DOCUMENT SEGMENT:
################

Office of Technology

Division of Corporation Finance

Securities and Exchange Commission 

Washington, D.C. 20549, United States

 

Re: T Stamp Inc.

Registration Statement on Form S-1 filed June 1, 2023

File No. 333-272343

 

Dear Mr. Spirgel,

 

We acknowledge receipt of comments in your letter of July 28, 2023 regarding the Registration Statement of T Stamp Inc. (the “Company”), which we have set out below, together with our responses.

 

Registration Statement on Form S-1 filed June 1, 2023

General

 

1.             For your April 4, 2023, registered offering of common stock, you appear to have relied upon General Instruction I.B.6 to Form S-3, which limits the amount of securities you may sell by requiring that the aggregate market value of securities sold by the company pursuant to Instruction I.B.6. during the 12-month period prior to, and including, the sale is no more than one-third of the aggregate market value of your common equity held by non-affiliates. In this regard, we note that your prospectus supplement to Form S-3 (file no. 333- 271091) filed on June 1, 2023, relating to your offering of common stock and pre-funded warrants, discloses that as of the date of filing, the aggregate market value of your outstanding common equity held by non-affiliates was approximately $15,130,508 and that you had sold $5,191,989 in securities pursuant to General Instruction I.B.6 during the prior 12-calendar month period, which appears to exceed the one-third offering limitation of instruction I.B.6. Please provide us with a detailed analysis regarding whether your April, 2023 registered offering was consistent with General Instruction I.B.6 to Form S-3.

################

PROBLEM REQUIREMENTS: Reproduce the letter verbatim, from "Re: T Stamp" up to and including "with our responses.". The entries have no connection to the letter.

Saved data entries:
################

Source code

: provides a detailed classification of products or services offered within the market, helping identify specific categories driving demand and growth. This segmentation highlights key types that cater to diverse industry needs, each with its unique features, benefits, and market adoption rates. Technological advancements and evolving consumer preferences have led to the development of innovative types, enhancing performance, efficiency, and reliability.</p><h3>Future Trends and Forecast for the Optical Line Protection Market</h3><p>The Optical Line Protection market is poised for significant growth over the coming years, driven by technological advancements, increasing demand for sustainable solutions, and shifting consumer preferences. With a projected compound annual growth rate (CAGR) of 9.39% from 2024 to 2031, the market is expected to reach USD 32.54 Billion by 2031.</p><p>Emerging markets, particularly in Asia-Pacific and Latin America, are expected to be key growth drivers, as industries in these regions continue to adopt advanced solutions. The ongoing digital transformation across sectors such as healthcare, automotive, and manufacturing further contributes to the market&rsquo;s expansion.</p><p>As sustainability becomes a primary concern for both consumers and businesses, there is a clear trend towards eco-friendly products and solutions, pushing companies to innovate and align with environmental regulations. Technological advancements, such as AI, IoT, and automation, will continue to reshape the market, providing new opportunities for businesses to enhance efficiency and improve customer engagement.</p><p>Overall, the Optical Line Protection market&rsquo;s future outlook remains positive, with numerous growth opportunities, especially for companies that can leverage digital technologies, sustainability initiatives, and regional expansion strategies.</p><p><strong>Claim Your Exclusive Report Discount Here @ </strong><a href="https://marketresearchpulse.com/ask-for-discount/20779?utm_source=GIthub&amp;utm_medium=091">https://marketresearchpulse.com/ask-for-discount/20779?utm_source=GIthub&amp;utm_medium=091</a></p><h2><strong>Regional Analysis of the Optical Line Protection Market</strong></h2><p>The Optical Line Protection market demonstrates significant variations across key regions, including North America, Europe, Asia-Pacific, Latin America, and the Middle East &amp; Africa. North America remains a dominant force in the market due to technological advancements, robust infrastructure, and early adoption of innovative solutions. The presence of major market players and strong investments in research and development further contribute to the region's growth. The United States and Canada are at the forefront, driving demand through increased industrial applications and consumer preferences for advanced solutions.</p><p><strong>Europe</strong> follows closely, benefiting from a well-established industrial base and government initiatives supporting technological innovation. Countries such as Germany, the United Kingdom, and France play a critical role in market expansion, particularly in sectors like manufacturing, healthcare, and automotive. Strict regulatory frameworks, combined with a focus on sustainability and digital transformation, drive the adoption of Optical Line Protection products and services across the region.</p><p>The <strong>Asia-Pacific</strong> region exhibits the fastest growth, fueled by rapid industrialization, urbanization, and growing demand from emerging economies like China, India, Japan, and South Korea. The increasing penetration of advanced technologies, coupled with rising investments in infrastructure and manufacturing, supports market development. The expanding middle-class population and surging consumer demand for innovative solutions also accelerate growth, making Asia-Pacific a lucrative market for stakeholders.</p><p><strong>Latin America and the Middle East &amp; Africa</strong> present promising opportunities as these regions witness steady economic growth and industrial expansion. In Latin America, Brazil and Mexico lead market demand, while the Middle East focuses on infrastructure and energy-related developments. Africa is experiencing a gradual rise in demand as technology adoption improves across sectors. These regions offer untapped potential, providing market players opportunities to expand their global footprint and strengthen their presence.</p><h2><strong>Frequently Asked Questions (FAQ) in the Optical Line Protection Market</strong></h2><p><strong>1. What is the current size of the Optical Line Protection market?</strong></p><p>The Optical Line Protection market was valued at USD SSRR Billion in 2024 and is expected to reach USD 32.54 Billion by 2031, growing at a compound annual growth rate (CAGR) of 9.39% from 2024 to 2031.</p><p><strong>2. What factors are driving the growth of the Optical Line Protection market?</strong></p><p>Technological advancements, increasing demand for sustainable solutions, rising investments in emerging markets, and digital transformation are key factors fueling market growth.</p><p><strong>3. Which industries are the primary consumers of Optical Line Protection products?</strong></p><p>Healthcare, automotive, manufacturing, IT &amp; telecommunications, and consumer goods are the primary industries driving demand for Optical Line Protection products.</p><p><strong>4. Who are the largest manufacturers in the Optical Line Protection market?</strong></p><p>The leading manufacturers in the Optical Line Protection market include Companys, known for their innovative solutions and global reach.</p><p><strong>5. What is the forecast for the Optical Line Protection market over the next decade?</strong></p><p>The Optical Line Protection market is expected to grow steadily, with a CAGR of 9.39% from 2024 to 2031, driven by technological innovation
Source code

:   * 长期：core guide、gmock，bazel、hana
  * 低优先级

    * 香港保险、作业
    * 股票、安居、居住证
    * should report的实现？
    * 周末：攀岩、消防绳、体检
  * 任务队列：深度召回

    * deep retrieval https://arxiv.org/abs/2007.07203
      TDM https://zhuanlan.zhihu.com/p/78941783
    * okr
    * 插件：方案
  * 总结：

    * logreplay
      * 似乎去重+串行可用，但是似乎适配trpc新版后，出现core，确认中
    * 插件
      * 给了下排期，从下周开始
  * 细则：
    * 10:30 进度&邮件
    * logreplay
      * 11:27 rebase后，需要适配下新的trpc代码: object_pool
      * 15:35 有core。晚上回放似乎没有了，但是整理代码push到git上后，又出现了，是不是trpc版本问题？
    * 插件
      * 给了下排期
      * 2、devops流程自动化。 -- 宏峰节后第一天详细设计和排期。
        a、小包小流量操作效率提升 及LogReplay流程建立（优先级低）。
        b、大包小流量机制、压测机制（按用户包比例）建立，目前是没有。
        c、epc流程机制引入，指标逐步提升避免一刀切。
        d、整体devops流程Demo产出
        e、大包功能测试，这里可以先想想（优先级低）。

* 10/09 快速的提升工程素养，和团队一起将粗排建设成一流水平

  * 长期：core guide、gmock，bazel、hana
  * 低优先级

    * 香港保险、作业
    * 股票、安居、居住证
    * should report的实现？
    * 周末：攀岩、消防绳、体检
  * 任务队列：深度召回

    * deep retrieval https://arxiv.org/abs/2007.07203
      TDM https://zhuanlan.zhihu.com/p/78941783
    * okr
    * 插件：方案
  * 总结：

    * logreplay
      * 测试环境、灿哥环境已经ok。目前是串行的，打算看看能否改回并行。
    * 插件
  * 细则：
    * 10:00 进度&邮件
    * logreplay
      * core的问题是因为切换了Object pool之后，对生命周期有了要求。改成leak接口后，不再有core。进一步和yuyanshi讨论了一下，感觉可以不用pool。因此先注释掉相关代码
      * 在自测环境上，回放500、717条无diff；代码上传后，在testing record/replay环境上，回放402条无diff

################

THE ANSWER:
Re: T Stamp Inc.

Registration Statement on Form S-1 filed June 1, 2023

File No. 333-272343

 

Dear Mr. Spirgel,

 

We acknowledge receipt of comments in your letter of July 28, 2023 regarding the Registration Statement of T Stamp Inc. (the “Company”), which we have set out below, together with our responses.